» **WORK INSTRUCTIONS**
For each line of the listing that includes the word "class", show the whole line.

» **THE INPUT**

= Beginning of Section =

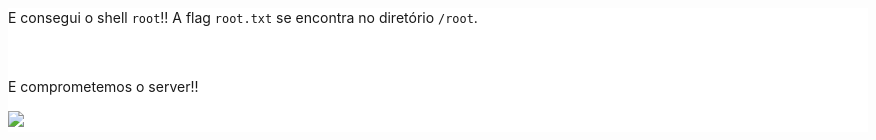 E consegui o shell `root`!!
A flag `root.txt` se encontra no diretório `/root`.


<br>

E comprometemos o server!!
<br>

<img src="/htb/hackerman.gif">


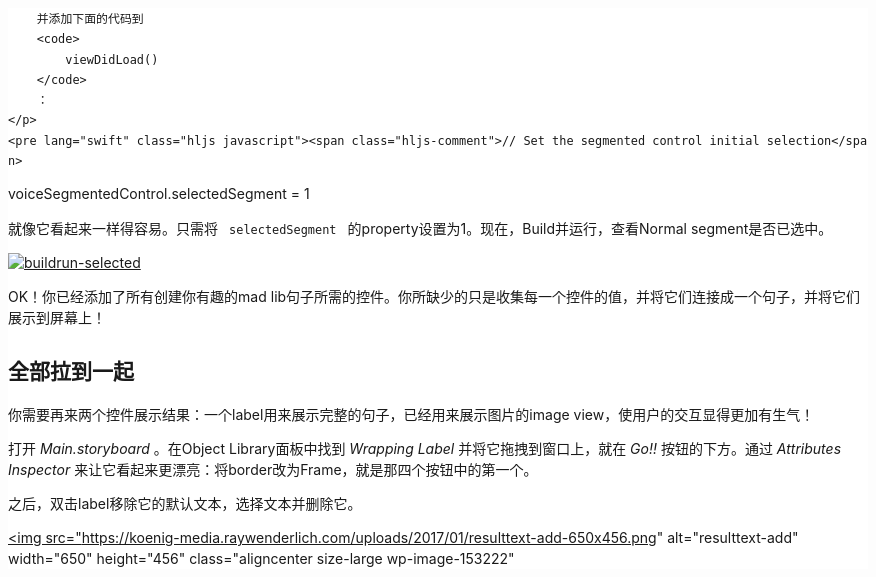         并添加下面的代码到
        <code>
            viewDidLoad()
        </code>
        ：
    </p>
    <pre lang="swift" class="hljs javascript"><span class="hljs-comment">// Set the segmented control initial selection</span>
voiceSegmentedControl.selectedSegment = <span class="hljs-number">1</span>
</pre>
    <p>
        就像它看起来一样得容易。只需将
        <code>
            selectedSegment
        </code>
        的property设置为1。现在，Build并运行，查看Normal segment是否已选中。
    </p>
    <p>
        <a href="https://koenig-media.raywenderlich.com/uploads/2017/01/buildrun-selected.png">
            <img src="https://koenig-media.raywenderlich.com/uploads/2017/01/buildrun-selected-286x320.png"
            alt="buildrun-selected" width="286" height="320" class="aligncenter size-medium wp-image-153220"
            srcset="https://koenig-media.raywenderlich.com/uploads/2017/01/buildrun-selected-286x320.png 286w, https://koenig-media.raywenderlich.com/uploads/2017/01/buildrun-selected-446x500.png 446w, https://koenig-media.raywenderlich.com/uploads/2017/01/buildrun-selected.png 672w"
            sizes="(max-width: 286px) 100vw, 286px">
        </a>
    </p>
    <p>
        OK！你已经添加了所有创建你有趣的mad lib句子所需的控件。你所缺少的只是收集每一个控件的值，并将它们连接成一个句子，并将它们展示到屏幕上！
    </p>
    <h2>
        全部拉到一起
    </h2>
    <p>
        你需要再来两个控件展示结果：一个label用来展示完整的句子，已经用来展示图片的image view，使用户的交互显得更加有生气！
    </p>
    <p>
        打开
        <em>
            Main.storyboard
        </em>
        。在Object Library面板中找到
        <em>
            Wrapping Label
        </em>
        并将它拖拽到窗口上，就在
        <em>
            Go!!
        </em>
        按钮的下方。通过
        <em>
            Attributes Inspector
        </em>
        来让它看起来更漂亮：将border改为Frame，就是那四个按钮中的第一个。
    </p>
    <p>
        之后，双击label移除它的默认文本，选择文本并删除它。
    </p>
    <p>
        <a href="https://koenig-media.raywenderlich.com/uploads/2017/01/resulttext-add.png">
            <img src="https://koenig-media.raywenderlich.com/uploads/2017/01/resulttext-add-650x456.png"
            alt="resulttext-add" width="650" height="456" class="aligncenter size-large wp-image-153222"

= End of Section =

» **RESPONSE TO THIS EXERCISE**
    <pre lang="swift" class="hljs javascript"><span class="hljs-comment">// Set the segmented control initial selection</span>
voiceSegmentedControl.selectedSegment = <span class="hljs-number">1</span>
            alt="buildrun-selected" width="286" height="320" class="aligncenter size-medium wp-image-153220"
            alt="resulttext-add" width="650" height="456" class="aligncenter size-large wp-image-153222"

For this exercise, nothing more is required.